Render everything from the start of the material down to the line containing "genus: Ratibida" as a numbered list, omitting any blank lines.

Dataset excerpts

#####

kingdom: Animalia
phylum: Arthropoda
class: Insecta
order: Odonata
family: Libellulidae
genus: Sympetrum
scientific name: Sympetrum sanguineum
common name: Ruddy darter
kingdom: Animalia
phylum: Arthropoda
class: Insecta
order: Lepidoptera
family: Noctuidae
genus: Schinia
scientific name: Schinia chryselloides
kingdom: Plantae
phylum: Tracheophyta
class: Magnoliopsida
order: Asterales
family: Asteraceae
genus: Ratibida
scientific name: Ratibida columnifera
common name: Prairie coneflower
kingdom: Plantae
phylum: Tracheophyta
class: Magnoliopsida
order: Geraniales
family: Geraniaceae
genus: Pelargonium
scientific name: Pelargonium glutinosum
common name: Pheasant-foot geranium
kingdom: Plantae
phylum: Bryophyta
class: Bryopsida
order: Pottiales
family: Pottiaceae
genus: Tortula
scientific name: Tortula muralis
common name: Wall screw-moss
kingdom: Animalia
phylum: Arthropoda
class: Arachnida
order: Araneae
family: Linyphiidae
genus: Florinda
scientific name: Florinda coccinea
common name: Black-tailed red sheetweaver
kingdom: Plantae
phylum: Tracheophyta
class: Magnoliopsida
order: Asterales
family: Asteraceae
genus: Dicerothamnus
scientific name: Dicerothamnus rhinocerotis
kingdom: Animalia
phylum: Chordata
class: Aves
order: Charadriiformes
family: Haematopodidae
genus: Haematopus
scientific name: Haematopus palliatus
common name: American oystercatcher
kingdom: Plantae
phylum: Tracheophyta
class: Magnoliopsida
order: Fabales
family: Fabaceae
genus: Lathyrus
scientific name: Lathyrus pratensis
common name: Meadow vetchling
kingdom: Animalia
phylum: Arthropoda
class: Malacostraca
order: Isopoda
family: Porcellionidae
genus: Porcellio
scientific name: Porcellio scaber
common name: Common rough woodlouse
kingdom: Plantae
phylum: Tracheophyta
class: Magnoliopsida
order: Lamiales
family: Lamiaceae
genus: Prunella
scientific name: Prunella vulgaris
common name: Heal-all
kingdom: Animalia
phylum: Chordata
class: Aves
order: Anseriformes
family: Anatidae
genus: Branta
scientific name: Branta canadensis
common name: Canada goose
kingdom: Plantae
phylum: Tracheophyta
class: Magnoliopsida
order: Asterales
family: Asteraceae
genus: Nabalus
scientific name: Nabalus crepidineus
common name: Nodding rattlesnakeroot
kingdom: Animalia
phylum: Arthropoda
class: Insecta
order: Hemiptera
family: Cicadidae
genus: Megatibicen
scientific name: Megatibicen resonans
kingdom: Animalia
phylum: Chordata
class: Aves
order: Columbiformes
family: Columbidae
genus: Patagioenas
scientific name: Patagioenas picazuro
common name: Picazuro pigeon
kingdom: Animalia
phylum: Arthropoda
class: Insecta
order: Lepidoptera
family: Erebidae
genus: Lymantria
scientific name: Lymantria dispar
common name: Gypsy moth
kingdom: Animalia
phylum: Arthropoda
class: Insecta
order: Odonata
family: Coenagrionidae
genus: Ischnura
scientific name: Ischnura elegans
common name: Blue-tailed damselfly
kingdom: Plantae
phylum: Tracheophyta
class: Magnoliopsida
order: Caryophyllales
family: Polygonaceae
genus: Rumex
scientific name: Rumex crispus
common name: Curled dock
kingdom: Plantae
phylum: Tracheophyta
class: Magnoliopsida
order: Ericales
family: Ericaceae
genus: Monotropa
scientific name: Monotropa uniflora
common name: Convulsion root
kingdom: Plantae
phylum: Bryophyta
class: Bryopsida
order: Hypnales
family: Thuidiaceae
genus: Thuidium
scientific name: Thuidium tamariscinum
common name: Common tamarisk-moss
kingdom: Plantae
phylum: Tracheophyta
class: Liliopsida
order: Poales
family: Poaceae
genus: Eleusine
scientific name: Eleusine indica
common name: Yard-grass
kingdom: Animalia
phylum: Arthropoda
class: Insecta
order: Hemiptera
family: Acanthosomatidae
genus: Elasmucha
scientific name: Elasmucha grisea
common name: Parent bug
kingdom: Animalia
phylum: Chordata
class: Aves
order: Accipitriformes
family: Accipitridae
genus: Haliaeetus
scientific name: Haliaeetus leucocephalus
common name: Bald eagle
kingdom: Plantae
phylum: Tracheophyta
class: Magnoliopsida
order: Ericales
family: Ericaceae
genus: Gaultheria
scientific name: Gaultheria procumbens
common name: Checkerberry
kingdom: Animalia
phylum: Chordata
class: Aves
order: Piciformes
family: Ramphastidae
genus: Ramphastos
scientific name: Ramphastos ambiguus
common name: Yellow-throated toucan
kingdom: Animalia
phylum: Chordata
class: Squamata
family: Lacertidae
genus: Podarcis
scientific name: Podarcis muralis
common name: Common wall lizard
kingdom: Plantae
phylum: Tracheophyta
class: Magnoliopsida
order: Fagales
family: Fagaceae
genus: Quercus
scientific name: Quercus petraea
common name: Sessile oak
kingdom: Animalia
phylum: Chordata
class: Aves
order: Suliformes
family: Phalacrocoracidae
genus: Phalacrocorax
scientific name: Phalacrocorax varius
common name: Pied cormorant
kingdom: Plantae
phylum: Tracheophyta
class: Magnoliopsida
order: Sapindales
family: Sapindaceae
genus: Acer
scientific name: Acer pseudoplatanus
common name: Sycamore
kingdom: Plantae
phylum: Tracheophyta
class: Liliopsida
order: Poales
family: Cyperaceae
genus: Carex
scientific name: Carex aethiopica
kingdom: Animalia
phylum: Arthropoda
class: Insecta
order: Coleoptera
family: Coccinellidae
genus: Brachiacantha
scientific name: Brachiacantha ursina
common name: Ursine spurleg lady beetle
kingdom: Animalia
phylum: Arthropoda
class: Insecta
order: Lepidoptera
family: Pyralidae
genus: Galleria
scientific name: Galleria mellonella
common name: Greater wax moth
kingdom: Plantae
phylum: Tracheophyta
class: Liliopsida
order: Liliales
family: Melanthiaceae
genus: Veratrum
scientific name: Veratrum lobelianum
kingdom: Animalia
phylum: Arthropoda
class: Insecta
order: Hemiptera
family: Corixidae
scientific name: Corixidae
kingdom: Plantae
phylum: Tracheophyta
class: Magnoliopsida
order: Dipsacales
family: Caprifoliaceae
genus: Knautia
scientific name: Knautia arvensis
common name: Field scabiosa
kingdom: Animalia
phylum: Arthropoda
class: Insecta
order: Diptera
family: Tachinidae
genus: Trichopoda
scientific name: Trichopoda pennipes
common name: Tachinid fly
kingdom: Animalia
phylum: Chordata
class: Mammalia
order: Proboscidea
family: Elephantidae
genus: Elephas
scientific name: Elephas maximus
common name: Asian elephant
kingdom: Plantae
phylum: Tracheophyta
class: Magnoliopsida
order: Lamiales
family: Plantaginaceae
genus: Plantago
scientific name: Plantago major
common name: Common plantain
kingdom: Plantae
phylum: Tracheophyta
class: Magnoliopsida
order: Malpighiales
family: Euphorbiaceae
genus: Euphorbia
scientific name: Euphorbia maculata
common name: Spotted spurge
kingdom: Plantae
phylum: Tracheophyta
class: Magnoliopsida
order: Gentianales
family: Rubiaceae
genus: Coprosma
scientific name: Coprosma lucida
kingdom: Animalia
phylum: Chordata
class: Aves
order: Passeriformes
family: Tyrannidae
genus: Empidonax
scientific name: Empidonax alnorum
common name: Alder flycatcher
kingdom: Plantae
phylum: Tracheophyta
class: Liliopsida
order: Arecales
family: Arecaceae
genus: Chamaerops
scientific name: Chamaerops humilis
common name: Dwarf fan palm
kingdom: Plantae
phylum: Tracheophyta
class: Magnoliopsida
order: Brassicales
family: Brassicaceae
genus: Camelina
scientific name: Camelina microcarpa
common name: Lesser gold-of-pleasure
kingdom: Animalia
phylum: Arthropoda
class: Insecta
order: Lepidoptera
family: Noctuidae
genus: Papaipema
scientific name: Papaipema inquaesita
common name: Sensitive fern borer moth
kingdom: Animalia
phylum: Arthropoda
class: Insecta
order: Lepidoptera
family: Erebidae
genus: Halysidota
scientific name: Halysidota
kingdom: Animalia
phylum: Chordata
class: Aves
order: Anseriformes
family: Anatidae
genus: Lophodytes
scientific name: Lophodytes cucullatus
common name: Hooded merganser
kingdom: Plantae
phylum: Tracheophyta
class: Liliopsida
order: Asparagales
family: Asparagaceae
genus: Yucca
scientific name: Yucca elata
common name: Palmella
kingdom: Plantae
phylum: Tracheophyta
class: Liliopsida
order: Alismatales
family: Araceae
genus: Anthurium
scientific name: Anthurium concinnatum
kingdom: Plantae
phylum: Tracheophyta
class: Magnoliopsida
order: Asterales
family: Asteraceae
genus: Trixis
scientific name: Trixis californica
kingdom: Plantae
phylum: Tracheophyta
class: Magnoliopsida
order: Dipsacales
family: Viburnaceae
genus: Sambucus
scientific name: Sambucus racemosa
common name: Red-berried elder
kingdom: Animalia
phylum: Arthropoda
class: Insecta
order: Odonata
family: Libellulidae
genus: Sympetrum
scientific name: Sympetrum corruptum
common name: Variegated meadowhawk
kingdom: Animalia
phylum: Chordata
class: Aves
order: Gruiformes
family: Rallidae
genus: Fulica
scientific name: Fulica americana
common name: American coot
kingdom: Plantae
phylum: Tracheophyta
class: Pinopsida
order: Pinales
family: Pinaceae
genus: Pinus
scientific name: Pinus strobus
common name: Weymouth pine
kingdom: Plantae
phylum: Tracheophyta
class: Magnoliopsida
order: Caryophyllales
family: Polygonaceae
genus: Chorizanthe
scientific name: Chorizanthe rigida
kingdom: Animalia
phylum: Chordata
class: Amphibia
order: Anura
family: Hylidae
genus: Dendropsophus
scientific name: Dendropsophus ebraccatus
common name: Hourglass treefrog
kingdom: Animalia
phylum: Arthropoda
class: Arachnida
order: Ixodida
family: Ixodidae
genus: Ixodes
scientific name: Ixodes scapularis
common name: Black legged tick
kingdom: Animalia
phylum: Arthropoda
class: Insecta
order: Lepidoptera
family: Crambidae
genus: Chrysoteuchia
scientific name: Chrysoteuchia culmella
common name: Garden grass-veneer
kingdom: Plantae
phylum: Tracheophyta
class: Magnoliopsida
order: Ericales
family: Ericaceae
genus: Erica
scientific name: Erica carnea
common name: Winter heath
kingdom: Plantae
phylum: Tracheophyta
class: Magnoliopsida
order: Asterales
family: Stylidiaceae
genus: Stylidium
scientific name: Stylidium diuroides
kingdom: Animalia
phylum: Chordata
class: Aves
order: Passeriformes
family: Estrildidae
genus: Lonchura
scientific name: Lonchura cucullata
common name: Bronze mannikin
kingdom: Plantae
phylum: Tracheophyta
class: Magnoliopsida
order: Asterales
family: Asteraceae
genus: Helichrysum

#####

● OUTPUT FOR THIS EXERCISE:
1. kingdom: Animalia
2. phylum: Arthropoda
3. class: Insecta
4. order: Odonata
5. family: Libellulidae
6. genus: Sympetrum
7. scientific name: Sympetrum sanguineum
8. common name: Ruddy darter
9. kingdom: Animalia
10. phylum: Arthropoda
11. class: Insecta
12. order: Lepidoptera
13. family: Noctuidae
14. genus: Schinia
15. scientific name: Schinia chryselloides
16. kingdom: Plantae
17. phylum: Tracheophyta
18. class: Magnoliopsida
19. order: Asterales
20. family: Asteraceae
21. genus: Ratibida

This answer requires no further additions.